(Saved entries)
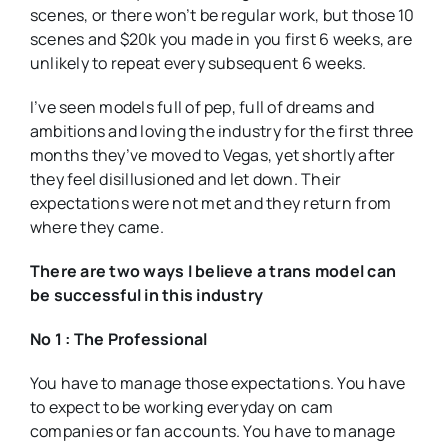
scenes, or there won’t be regular work, but those 10
scenes and $20k you made in you first 6 weeks, are
unlikely to repeat every subsequent 6 weeks.
I’ve seen models full of pep, full of dreams and
ambitions and loving the industry for the first three
months they’ve moved to Vegas, yet shortly after
they feel disillusioned and let down. Their
expectations were not met and they return from
where they came.
There are two ways I believe a trans model can
be successful in this industry
No 1 : The Professional
You have to manage those expectations. You have
to expect to be working everyday on cam
companies or fan accounts. You have to manage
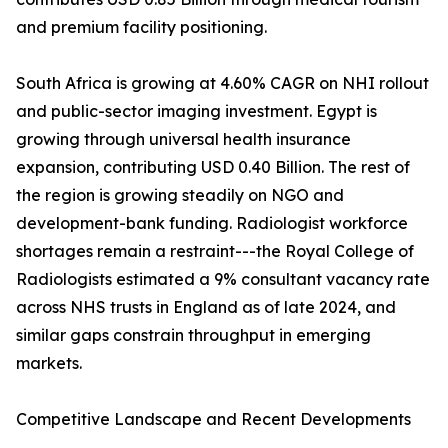
and premium facility positioning.
South Africa is growing at 4.60% CAGR on NHI rollout
and public-sector imaging investment. Egypt is
growing through universal health insurance
expansion, contributing USD 0.40 Billion. The rest of
the region is growing steadily on NGO and
development-bank funding. Radiologist workforce
shortages remain a restraint---the Royal College of
Radiologists estimated a 9% consultant vacancy rate
across NHS trusts in England as of late 2024, and
similar gaps constrain throughput in emerging
markets.
Competitive Landscape and Recent Developments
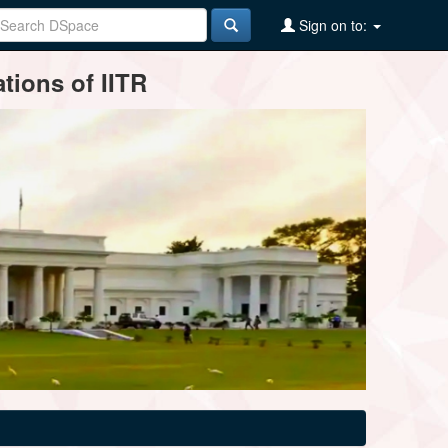
Sign on to:
tions of IITR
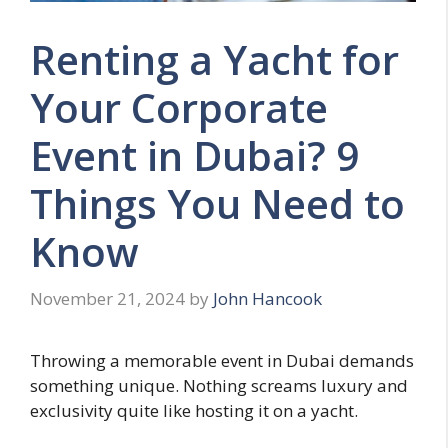
Renting a Yacht for
Your Corporate
Event in Dubai? 9
Things You Need to
Know
November 21, 2024
by
John Hancook
Throwing a memorable event in Dubai demands
something unique. Nothing screams luxury and
exclusivity quite like hosting it on a yacht.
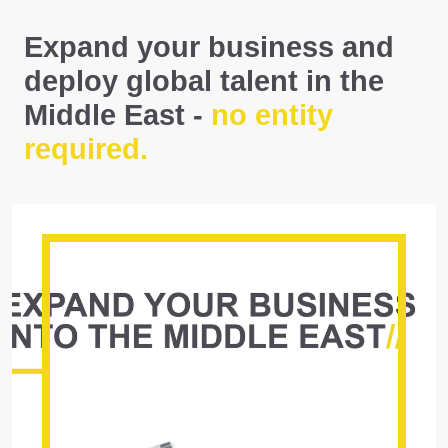
Expand your business and
deploy global talent in the
Middle East -
no entity
required.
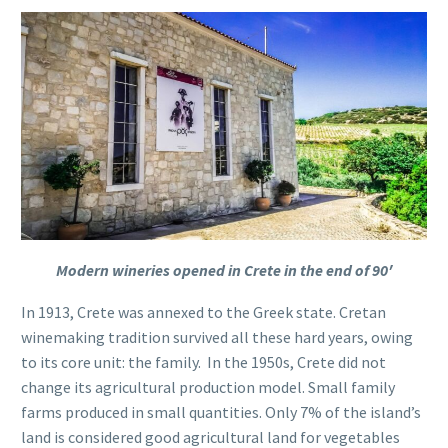
Modern wineries opened in Crete in the end of 90′
In 1913, Crete was annexed to the Greek state. Cretan
winemaking tradition survived all these hard years, owing
to its core unit: the family.
In the 1950s, Crete did not
change its agricultural production model. Small family
farms produced in small quantities. Only 7% of the island’s
land is considered good agricultural land for vegetables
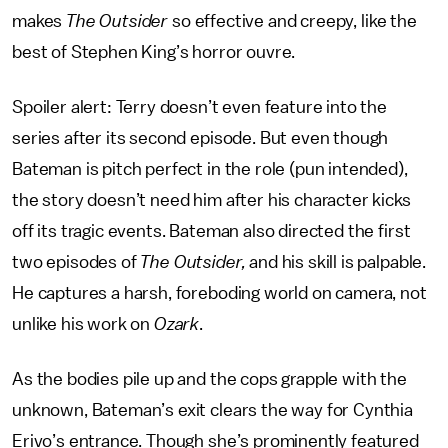
makes
The Outsider
so effective and creepy, like the
best of Stephen King’s horror ouvre.
Spoiler alert: Terry doesn’t even feature into the
series after its second episode. But even though
Bateman is pitch perfect in the role (pun intended),
the story doesn’t need him after his character kicks
off its tragic events. Bateman also directed the first
two episodes of
The Outsider,
and his skill is palpable.
He captures a harsh, foreboding world on camera, not
unlike his work on
Ozark
.
As the bodies pile up and the cops grapple with the
unknown, Bateman’s exit clears the way for Cynthia
Erivo’s entrance. Though she’s prominently featured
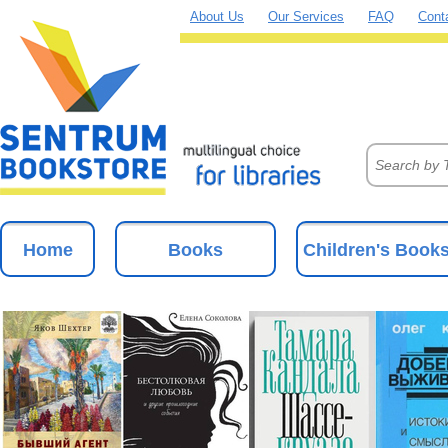
About Us
Our Services
FAQ
Cont
Home
Books
Children's Book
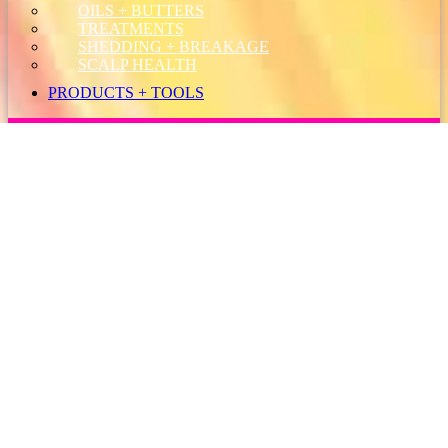
OILS + BUTTERS
TREATMENTS
SHEDDING + BREAKAGE
SCALP HEALTH
PRODUCTS + TOOLS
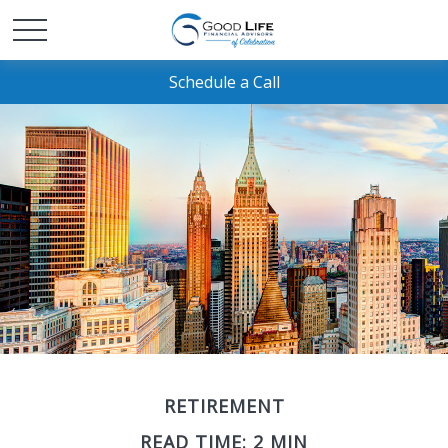
Schedule a Call
RETIREMENT
READ TIME: 2 MIN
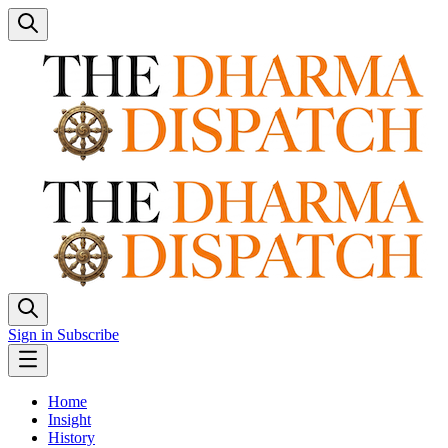
Sign in
Subscribe
Home
Insight
History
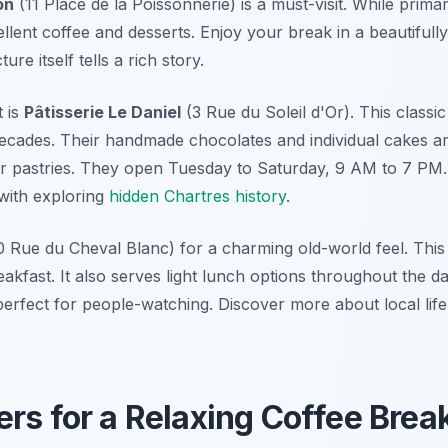
on
(11 Place de la Poissonnerie) is a must-visit. While primari
llent coffee and desserts. Enjoy your break in a beautifull
ure itself tells a rich story.
 is
Pâtisserie Le Daniel
(3 Rue du Soleil d'Or). This classic
 decades. Their handmade chocolates and individual cakes a
r pastries. They open Tuesday to Saturday, 9 AM to 7 PM.
 with exploring
hidden Chartres history
.
 Rue du Cheval Blanc) for a charming old-world feel. This 
eakfast. It also serves light lunch options throughout the da
erfect for people-watching. Discover more about local life 
rs for a Relaxing Coffee Brea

▸ Your assignment: Restate the lines above from the one containing "expansion, contributing USD" through the one containing "John Hancook", inclusive, exactly and without pictures.

▸ Answer section:
expansion, contributing USD 0.40 Billion. The rest of
the region is growing steadily on NGO and
development-bank funding. Radiologist workforce
shortages remain a restraint---the Royal College of
Radiologists estimated a 9% consultant vacancy rate
across NHS trusts in England as of late 2024, and
similar gaps constrain throughput in emerging
markets.
Competitive Landscape and Recent Developments
Sign on to:
tions of IITR
Renting a Yacht for
Your Corporate
Event in Dubai? 9
Things You Need to
Know
November 21, 2024
by
John Hancook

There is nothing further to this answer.